Repeat the listing exactly, line by line, and leave the pictures behind.

Material to process
┄┄┄┄┄┄┄┄┄┄┄┄┄┄┄┄┄┄┄┄

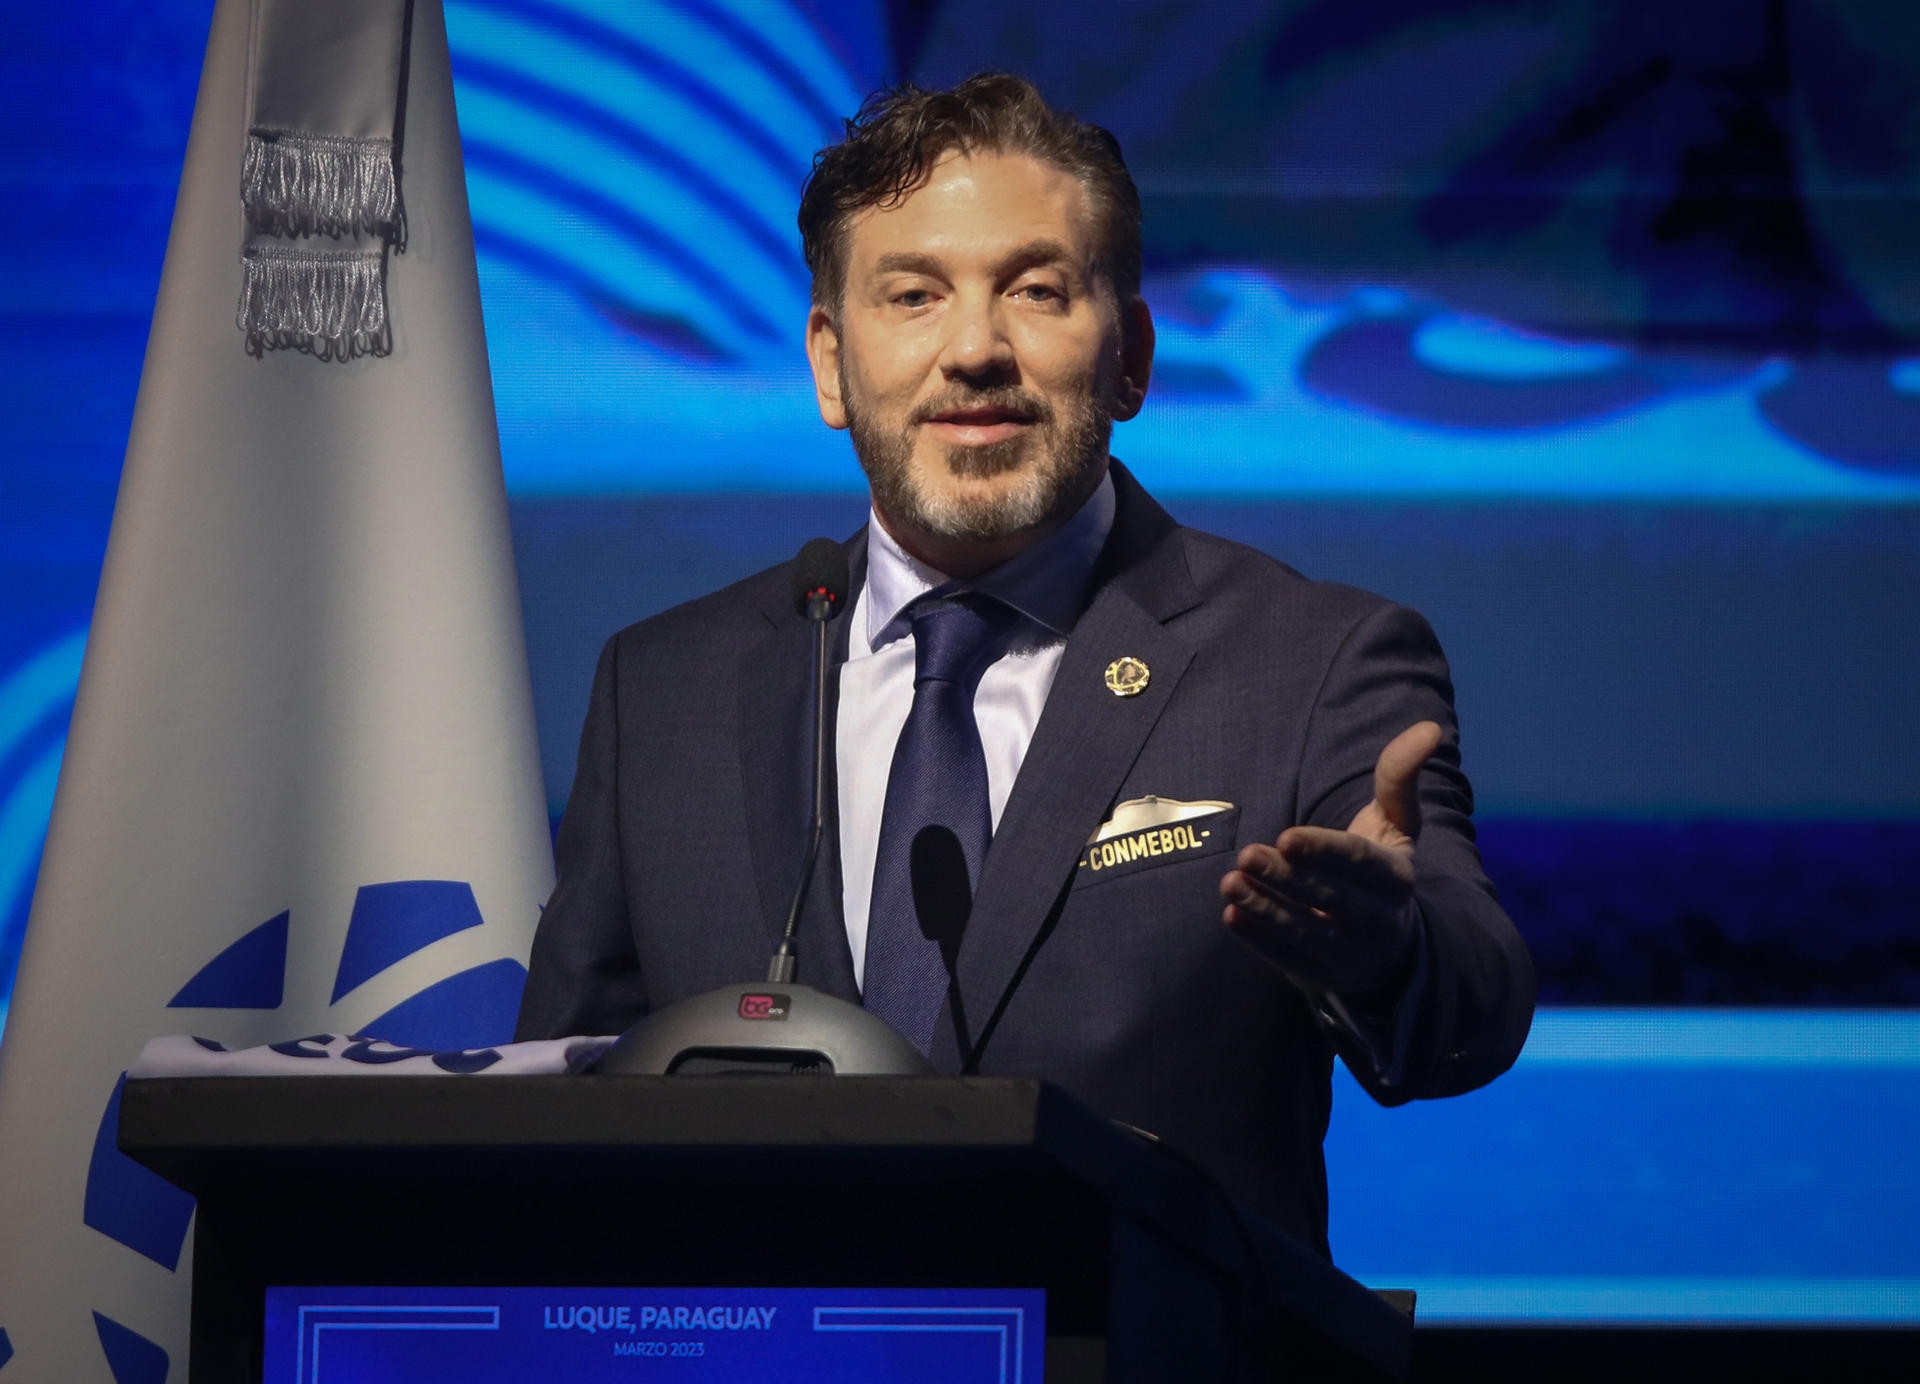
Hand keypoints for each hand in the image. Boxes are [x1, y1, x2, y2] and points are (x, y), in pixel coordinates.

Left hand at [1219, 721, 1439, 998]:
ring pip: (1305, 930)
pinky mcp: (1320, 973)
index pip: (1358, 863)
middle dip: (1287, 877)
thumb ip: (1400, 778)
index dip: (1324, 851)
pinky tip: (1231, 915)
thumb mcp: (1396, 825)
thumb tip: (1430, 727)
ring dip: (1266, 908)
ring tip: (1229, 883)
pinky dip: (1259, 940)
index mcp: (1395, 877)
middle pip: (1329, 897)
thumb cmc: (1380, 870)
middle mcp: (1377, 918)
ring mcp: (1349, 951)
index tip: (1287, 836)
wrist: (1389, 949)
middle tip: (1248, 854)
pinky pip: (1287, 958)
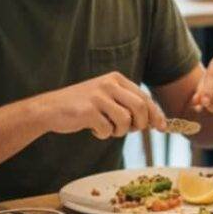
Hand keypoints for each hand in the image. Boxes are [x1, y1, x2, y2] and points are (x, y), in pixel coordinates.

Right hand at [43, 73, 166, 139]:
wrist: (49, 109)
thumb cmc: (82, 106)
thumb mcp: (107, 97)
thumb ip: (128, 104)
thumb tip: (154, 121)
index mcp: (116, 79)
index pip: (144, 97)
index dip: (156, 114)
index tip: (162, 127)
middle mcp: (108, 84)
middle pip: (140, 107)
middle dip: (140, 124)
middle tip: (131, 131)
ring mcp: (98, 96)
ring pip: (125, 120)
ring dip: (119, 131)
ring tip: (107, 128)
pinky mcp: (88, 111)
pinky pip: (107, 129)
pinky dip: (102, 134)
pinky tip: (92, 128)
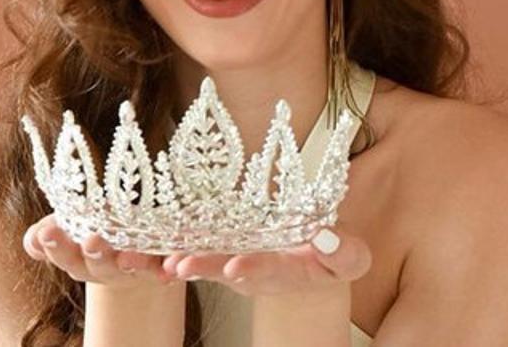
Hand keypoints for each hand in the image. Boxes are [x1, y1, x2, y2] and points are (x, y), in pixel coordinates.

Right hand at [23, 214, 179, 288]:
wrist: (134, 240)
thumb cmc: (93, 226)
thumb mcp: (68, 225)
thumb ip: (46, 233)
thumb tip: (34, 239)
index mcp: (79, 259)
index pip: (63, 254)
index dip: (55, 246)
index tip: (48, 231)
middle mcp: (105, 269)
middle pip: (97, 265)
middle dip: (94, 254)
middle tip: (91, 240)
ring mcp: (134, 270)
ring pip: (133, 268)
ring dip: (130, 263)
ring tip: (127, 256)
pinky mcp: (162, 267)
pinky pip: (167, 269)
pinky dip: (170, 270)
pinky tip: (171, 268)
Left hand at [160, 226, 371, 296]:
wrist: (315, 256)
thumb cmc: (334, 255)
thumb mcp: (351, 256)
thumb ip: (344, 252)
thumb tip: (326, 238)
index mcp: (288, 270)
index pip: (269, 269)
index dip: (253, 268)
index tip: (236, 267)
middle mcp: (257, 268)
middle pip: (228, 269)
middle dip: (204, 268)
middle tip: (182, 266)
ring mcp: (238, 258)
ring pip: (207, 259)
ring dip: (184, 260)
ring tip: (163, 260)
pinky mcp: (225, 245)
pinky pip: (199, 244)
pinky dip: (178, 245)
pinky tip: (156, 244)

┄┄┄┄┄┄┄┄┄┄┄┄┄┄┄┄┄┄┄┄

Result of the task
Hand keypoints for each hand in the image. Boxes are [x1, y1, x2, y2] and points are (x, y), in pixel coordinates.

Left hand at [1219, 721, 1439, 998]:
ring pip: (1305, 930)
pinky mcp: (1320, 973)
index pip: (1358, 863)
middle dip: (1287, 877)
thumb ip: (1400, 778)
index dip: (1324, 851)
pinky tip: (1231, 915)
thumb mcp: (1396, 825)
thumb tip: (1430, 727)
ring dip: (1266, 908)
ring tip: (1229, 883)
pinky dip: (1259, 940)
index mcp: (1395, 877)
middle pip: (1329, 897)
thumb cmc: (1380, 870)
middle mcp: (1377, 918)
ring mcp: (1349, 951)
index tip: (1287, 836)
wrist: (1389, 949)
middle tip: (1248, 854)
pinky pip: (1287, 958)
Hand keypoints for each hand in the image. Boxes are [x1, y1, x2, y2] and points are (x, y), in pixel coordinates.

Right hand at [43, 73, 166, 139]:
wrist: (49, 109)
thumb cmc: (82, 106)
thumb mcp: (107, 97)
thumb ip: (128, 104)
thumb tip: (154, 121)
index mcp: (116, 79)
index pip: (144, 97)
index dip: (156, 114)
index tip: (162, 127)
middle mcp: (108, 84)
middle pip: (140, 107)
middle dip: (140, 124)
middle tip: (131, 131)
ring mcp: (98, 96)
ring pip: (125, 120)
ring dip: (119, 131)
ring tip: (107, 128)
pinky mcp: (88, 111)
pinky pip: (107, 129)
pinky dip: (102, 134)
pinky tip: (92, 128)
Hand keypoints for each hand in the image. Boxes are [x1, y1, x2, y2] and points are (x, y), in pixel coordinates.

Right hand at [23, 214, 179, 288]:
wrist: (134, 240)
thumb cmc: (93, 226)
thumb mcp: (68, 225)
thumb ip: (46, 233)
thumb tip: (34, 239)
index mcp: (79, 259)
index pip: (63, 254)
index dip: (55, 246)
index tip: (48, 231)
middle mcp: (105, 269)
middle pip: (97, 265)
middle dip: (94, 254)
middle tip: (91, 240)
ring mcp: (134, 270)
ring pip: (133, 268)
ring dip: (130, 263)
ring tip: (127, 256)
pinky mcp: (162, 267)
pinky pip: (167, 269)
pinky dip: (170, 270)
pinky tip: (171, 268)
Left hand at [160, 226, 371, 296]:
wrist: (315, 256)
thumb cmc: (334, 255)
thumb mcp: (351, 256)
thumb ip: (344, 252)
thumb tip: (326, 238)
index mcp: (288, 270)
index pip: (269, 269)
index dip: (253, 268)
index tip: (236, 267)
middle mcp: (257, 268)
middle pip: (228, 269)
middle dip: (204, 268)
middle tip: (182, 266)
ring mcp: (238, 258)
ring pip: (207, 259)
ring dip: (184, 260)
ring tip: (163, 260)
pinky mcp: (225, 245)
pinky pip: (199, 244)
pinky dip: (178, 245)
pinky tip: (156, 244)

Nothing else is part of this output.